**HOW TO COMPLETE THIS TASK:** Go through the material and return every line that contains the string "mais".

**PROVIDED DATA:**
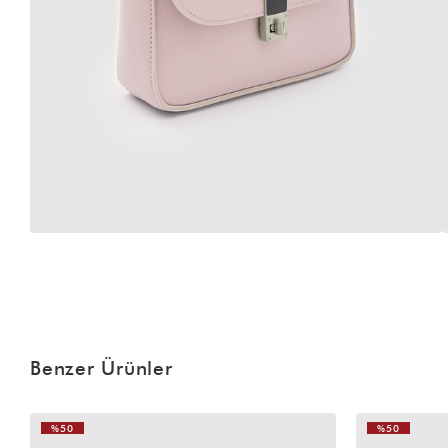
Benzer Ürünler
%50
%50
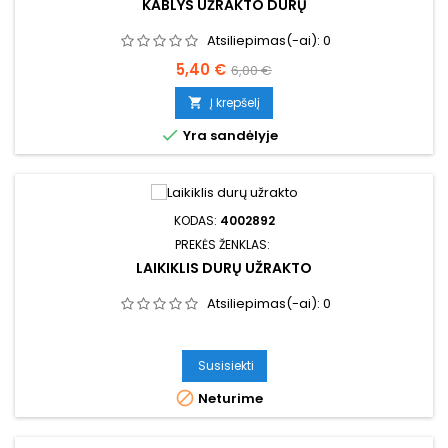
KABLYS UŽRAKTO DURŲ
Atsiliepimas(-ai):
0
Kaina
Bazinė
5,40 €
6,00 €
kaina
Į krepšelį


Yra sandėlyje
KODAS:
4002892
PREKĖS ŽENKLAS:
LAIKIKLIS DURŲ UŽRAKTO
Atsiliepimas(-ai):
0
Susisiekti

Neturime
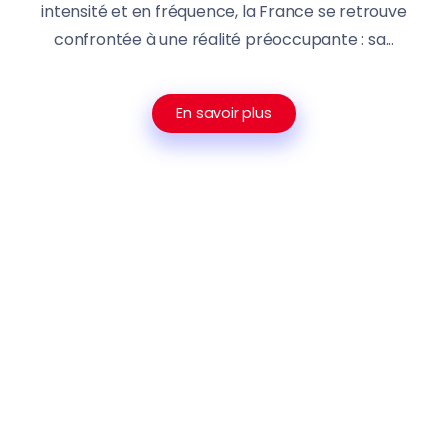
intensité et en fréquence, la France se retrouve
confrontée à une réalité préoccupante : sa...
En savoir plus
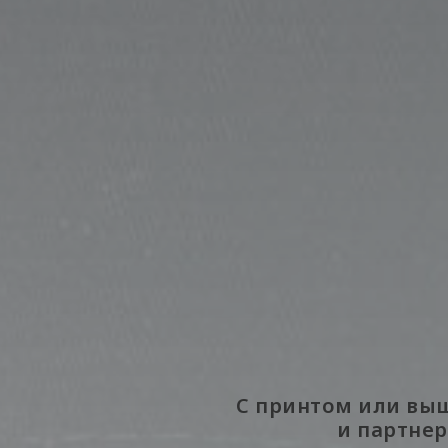
С принтом или выш
и партнер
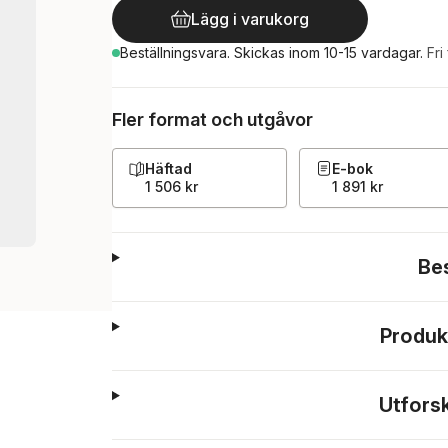
Lägg i varukorg
Beställningsvara.
Skickas
inom 10-15 vardagar
.
Fri
Fler format och utgåvor
Häftad
E-bok
1 506 kr
1 891 kr
Be
Produk
Utfors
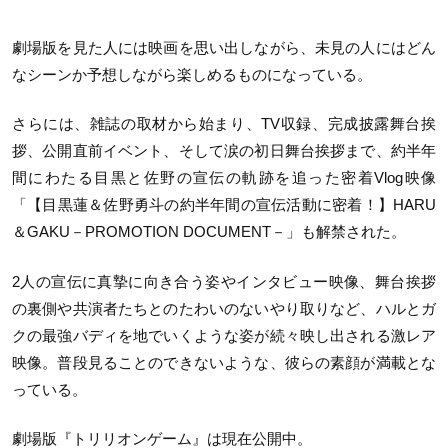
劇場版を見た人には映画を思い出しながら、未見の人にはどん
なシーンか予想しながら楽しめるものになっている。
さらには、雑誌の取材から始まり、TV収録、完成披露舞台挨
拶、公開直前イベント、そして涙の初日舞台挨拶まで、約半年
間にわたる目黒と佐野の宣伝の軌跡を追った密着Vlog映像
「【目黒蓮＆佐野勇斗の約半年間の宣伝活動に密着！】HARU
＆GAKU－PROMOTION DOCUMENT－」も解禁された。
2人の宣伝に真摯に向き合う姿やインタビュー映像、舞台挨拶
の裏側や共演者たちとのたわいのないやり取りなど、ハルとガ
クの最強バディを地でいくような姿が続々映し出される激レア
映像。普段見ることのできないような、彼らの素顔が満載とな
っている。
劇場版『トリリオンゲーム』は現在公開中。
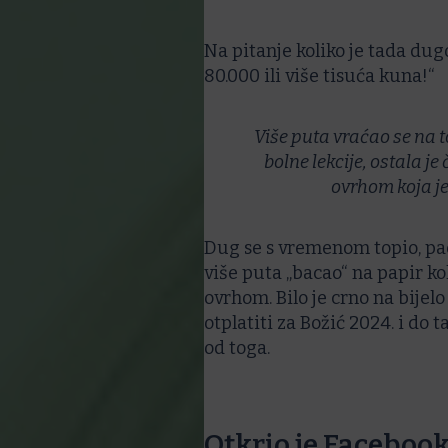
Na pitanje koliko je tada dug
80.000 ili više tisuća kuna!“
Više puta vraćao se na t
bolne lekcije, ostala je
ovrhom koja je
Dug se s vremenom topio, pao 
više puta „bacao“ na papir ko
ovrhom. Bilo je crno na bijel
otplatiti za Božić 2024. i do t
od toga.
Otkrio je Facebook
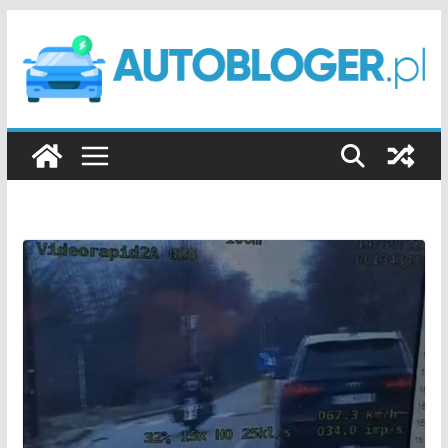
Przejdź
do
treści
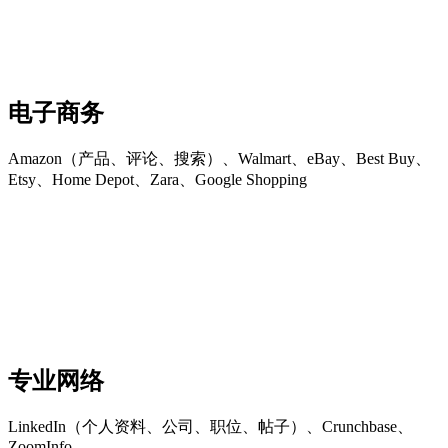
电子商务
Amazon（产品、评论、搜索）、Walmart、eBay、Best Buy、
Etsy、Home Depot、Zara、Google Shopping
专业网络
LinkedIn（个人资料、公司、职位、帖子）、Crunchbase、
ZoomInfo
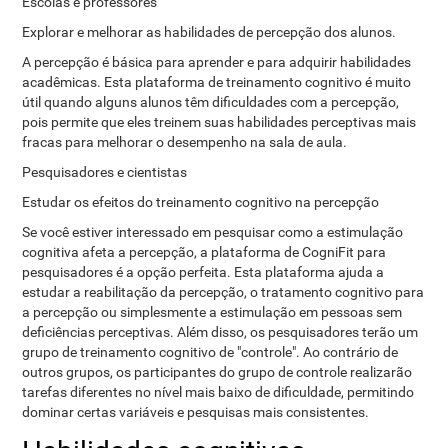
Escolas e professores
Explorar e melhorar as habilidades de percepção dos alunos.
A percepção é básica para aprender e para adquirir habilidades
acadêmicas. Esta plataforma de treinamento cognitivo é muito
útil quando alguns alunos têm dificuldades com a percepção,
pois permite que eles treinem suas habilidades perceptivas mais
fracas para melhorar o desempenho na sala de aula.
Pesquisadores e cientistas
Estudar os efeitos do treinamento cognitivo na percepção
Se você estiver interessado em pesquisar como a estimulação
cognitiva afeta a percepção, a plataforma de CogniFit para
pesquisadores é a opção perfeita. Esta plataforma ajuda a
estudar a reabilitação da percepção, o tratamento cognitivo para
a percepção ou simplesmente a estimulação em pessoas sem
deficiências perceptivas. Além disso, os pesquisadores terão um
grupo de treinamento cognitivo de "controle". Ao contrário de
outros grupos, os participantes do grupo de controle realizarão
tarefas diferentes no nível mais baixo de dificuldade, permitindo
dominar certas variáveis ​​e pesquisas mais consistentes.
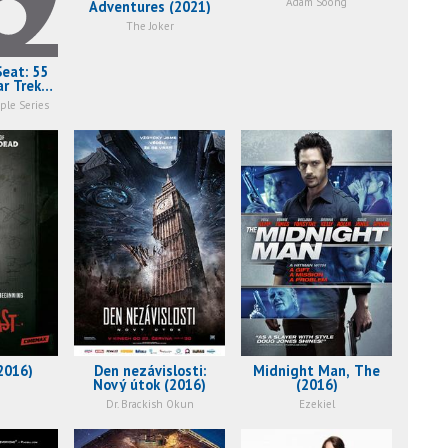
Adam Soong
Adventures (2021)
The Joker
eat: 55
ar Trek
)
ple Series
2016)
Den nezávislosti:
Midnight Man, The
Nový útok (2016)
(2016)
Dr. Brackish Okun
Ezekiel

**RESULT BELOW:**
pois permite que eles treinem suas habilidades perceptivas mais
tarefas diferentes no nível mais baixo de dificuldade, permitindo
dominar certas variáveis ​​e pesquisas mais consistentes.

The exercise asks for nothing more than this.